This is in keeping with the Securities and Exchange Board of India norm requiring listed companies to review accounts every quarter.
A quarterly review of accounts is intended to provide timely feedback to shareholders on the financial position of the banks, covering advances, provisions for non-performing assets, investments, income and expenditure.
The thrust will be on verification of income and expenditure rather than on balance sheet items. The central bank is also planning to ask banks to have their six-month results audited, in line with the norms for companies. Banks have only their yearly results audited.
All public sector banks now submit half-yearly reviews or reports to the RBI within 60 days of the close of the half-year.

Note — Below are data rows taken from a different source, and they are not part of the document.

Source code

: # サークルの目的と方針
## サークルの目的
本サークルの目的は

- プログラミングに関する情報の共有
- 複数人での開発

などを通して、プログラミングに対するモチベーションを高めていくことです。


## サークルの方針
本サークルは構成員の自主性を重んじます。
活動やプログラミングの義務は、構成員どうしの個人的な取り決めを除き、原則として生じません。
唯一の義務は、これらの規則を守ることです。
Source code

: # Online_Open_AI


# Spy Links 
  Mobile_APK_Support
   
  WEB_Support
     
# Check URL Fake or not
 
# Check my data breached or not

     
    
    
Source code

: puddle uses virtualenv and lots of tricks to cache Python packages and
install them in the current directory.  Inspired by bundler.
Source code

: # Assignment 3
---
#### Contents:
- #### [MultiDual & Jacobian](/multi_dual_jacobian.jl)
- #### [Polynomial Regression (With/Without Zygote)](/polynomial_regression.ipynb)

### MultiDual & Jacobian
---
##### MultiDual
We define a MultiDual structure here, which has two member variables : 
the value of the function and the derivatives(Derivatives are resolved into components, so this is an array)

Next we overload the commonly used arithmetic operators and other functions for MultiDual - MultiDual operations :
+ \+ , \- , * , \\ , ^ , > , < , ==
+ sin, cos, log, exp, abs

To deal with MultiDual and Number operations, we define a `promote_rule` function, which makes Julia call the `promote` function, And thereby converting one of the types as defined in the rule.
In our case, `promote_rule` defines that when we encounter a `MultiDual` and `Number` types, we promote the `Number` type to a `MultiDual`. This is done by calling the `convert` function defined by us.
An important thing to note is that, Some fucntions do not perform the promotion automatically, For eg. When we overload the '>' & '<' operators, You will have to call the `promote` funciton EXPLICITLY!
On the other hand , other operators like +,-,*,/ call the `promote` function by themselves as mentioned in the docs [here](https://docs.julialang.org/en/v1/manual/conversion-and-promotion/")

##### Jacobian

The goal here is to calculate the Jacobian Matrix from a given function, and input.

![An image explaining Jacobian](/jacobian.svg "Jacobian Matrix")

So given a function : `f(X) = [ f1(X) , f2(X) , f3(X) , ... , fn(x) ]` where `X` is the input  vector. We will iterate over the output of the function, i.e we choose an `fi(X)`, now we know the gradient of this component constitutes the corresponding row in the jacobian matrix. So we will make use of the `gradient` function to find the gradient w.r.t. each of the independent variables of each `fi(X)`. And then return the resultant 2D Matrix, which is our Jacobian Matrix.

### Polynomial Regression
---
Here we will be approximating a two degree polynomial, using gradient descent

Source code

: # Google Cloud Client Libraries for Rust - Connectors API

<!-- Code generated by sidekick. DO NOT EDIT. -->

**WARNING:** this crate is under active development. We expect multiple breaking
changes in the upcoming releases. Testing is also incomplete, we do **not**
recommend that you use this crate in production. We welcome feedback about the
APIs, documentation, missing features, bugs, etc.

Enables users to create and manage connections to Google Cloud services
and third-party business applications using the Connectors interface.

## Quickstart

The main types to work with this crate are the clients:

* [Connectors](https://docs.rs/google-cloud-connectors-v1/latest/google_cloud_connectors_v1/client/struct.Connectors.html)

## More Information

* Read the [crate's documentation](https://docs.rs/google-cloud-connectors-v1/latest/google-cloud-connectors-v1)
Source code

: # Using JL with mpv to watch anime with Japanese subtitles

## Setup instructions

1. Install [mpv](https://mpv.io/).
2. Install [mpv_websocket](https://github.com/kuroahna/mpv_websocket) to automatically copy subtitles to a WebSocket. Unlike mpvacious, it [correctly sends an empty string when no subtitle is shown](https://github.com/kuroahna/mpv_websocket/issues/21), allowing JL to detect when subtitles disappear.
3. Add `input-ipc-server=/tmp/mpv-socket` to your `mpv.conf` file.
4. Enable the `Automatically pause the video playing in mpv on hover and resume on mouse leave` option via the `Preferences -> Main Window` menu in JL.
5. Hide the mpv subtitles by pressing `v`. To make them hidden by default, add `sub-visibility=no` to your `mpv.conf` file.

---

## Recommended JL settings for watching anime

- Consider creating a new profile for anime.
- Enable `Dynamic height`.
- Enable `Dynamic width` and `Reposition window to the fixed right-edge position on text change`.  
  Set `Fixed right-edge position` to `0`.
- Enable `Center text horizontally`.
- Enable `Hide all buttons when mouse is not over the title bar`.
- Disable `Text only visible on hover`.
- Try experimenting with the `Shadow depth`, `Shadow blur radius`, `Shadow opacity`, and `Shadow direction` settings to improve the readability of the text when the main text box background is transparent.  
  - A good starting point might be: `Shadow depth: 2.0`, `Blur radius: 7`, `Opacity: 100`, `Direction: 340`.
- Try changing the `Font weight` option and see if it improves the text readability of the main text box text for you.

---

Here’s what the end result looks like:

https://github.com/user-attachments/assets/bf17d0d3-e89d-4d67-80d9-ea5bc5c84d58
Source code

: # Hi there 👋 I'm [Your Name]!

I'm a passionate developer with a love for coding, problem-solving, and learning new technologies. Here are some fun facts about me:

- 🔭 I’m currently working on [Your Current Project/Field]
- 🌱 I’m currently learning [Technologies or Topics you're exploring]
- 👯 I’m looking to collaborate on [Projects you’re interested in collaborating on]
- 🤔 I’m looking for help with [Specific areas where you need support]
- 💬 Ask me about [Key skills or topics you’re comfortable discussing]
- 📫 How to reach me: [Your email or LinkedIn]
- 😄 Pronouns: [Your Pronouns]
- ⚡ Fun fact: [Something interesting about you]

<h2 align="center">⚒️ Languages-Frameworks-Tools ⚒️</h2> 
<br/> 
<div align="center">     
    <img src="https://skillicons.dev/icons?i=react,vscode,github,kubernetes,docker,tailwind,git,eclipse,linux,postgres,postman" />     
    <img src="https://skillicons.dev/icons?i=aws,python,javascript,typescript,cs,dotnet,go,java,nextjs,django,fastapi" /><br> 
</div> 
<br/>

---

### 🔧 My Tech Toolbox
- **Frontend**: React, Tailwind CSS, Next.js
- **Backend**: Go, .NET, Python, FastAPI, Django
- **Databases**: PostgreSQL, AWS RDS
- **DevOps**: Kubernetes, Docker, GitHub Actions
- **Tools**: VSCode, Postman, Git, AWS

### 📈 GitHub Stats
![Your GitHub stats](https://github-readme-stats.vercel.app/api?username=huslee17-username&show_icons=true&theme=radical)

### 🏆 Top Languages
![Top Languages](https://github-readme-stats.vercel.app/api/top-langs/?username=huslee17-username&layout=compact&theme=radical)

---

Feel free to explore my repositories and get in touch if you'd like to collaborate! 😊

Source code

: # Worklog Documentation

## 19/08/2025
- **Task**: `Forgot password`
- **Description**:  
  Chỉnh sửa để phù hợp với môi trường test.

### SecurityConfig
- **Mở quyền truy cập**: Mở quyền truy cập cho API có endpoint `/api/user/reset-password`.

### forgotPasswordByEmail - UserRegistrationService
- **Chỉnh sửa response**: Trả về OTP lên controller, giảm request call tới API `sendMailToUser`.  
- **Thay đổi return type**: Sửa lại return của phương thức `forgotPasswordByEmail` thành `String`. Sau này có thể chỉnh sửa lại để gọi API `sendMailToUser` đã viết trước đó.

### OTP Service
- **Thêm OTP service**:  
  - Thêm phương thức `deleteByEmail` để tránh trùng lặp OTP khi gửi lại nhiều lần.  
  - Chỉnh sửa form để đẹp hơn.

Further, in compliance with Clause 41 of the listing agreement, these reviews and reports are submitted by the banks to the stock exchanges where their shares are listed.
The half-yearly review of accounts was introduced from the half-year ended September 30, 2001. For the half-yearly review of NPAs, at least 50 per cent of the advances of a bank is covered.
During the review, statutory central auditors have to examine whether norms on income recognition, asset classification and provisioning issued by the RBI from time to time have been followed.
Public sector banks have to make full provision for NPAs for the six months ending September 30 every year.
Moreover, at the time of ascertaining the total NPAs, banks have to keep in view their total number at the end of the previous financial year, the change in the status of any account during the half-year for which the review is undertaken and new accounts, which have become NPAs.
Barring a handful of nationalised banks like Uco Bank, United Bank of India, Indian Bank, Central Bank of India and Bank of Maharashtra, all banks are listed. The State Bank of India and some of its seven associate banks are also listed.
Public sector banks with large networks will have to overhaul their infotech infrastructure to comply with the new directive.